Source records

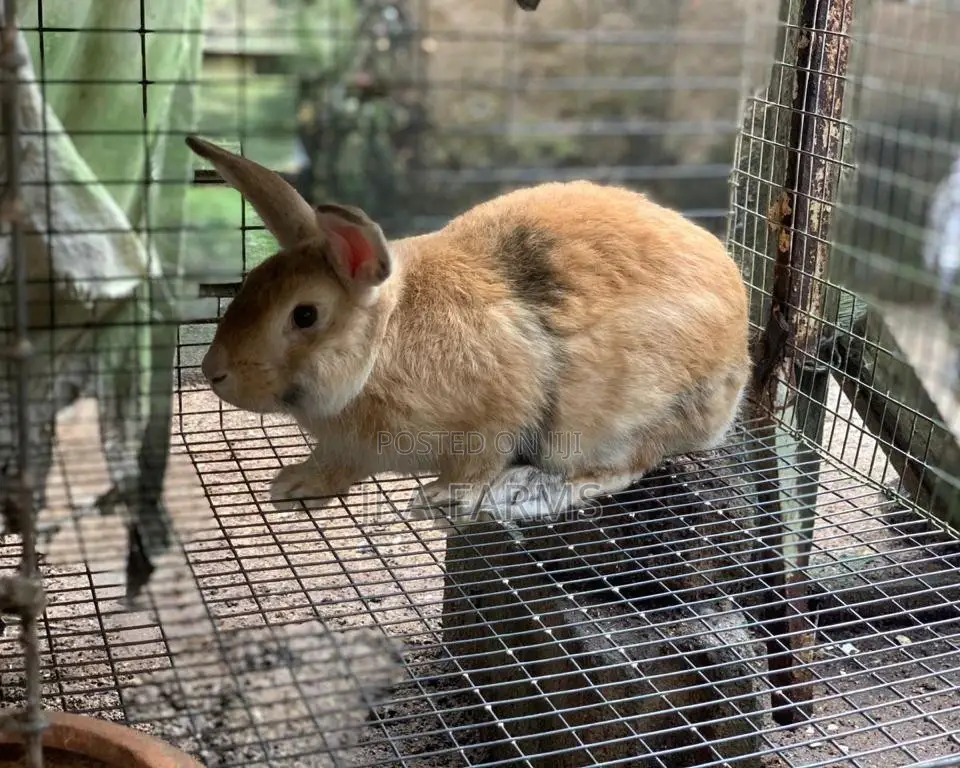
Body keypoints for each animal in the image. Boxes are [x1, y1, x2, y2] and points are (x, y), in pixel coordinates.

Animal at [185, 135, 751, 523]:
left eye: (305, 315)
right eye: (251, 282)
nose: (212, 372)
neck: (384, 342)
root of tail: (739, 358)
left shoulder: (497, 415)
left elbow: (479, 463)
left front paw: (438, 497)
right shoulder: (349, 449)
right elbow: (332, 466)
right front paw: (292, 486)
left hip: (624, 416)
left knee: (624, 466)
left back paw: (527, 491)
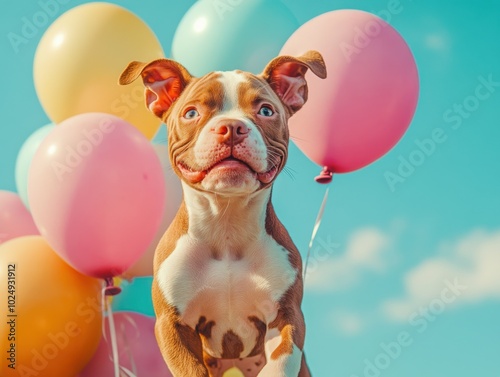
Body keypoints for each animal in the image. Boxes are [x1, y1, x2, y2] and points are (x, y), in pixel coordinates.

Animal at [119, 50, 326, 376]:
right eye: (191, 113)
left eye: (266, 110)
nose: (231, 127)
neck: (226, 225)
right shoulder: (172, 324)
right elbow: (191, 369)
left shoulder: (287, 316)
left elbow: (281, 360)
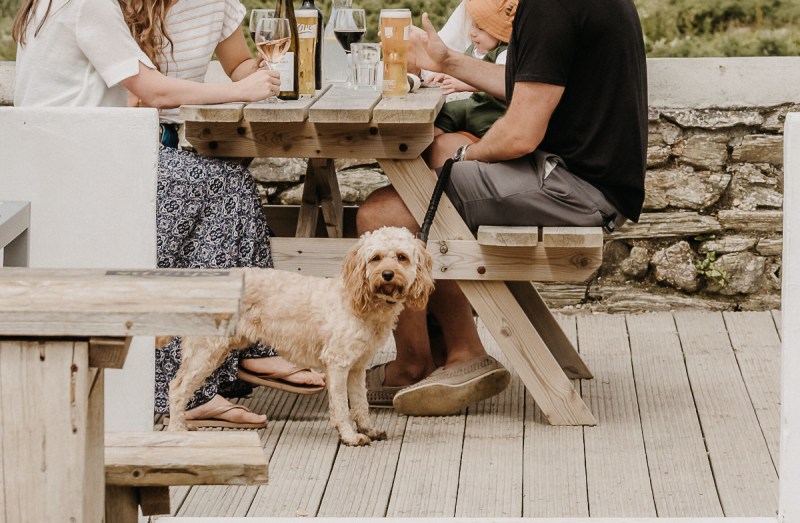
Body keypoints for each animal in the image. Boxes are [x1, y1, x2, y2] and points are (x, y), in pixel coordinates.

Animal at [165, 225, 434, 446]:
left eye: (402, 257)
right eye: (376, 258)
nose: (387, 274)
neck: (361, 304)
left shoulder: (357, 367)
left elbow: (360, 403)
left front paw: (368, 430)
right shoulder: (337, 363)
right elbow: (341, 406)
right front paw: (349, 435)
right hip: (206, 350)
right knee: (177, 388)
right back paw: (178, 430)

Your task
Say the number of lines above that include "elbow", and only that.

Response for this exercise
6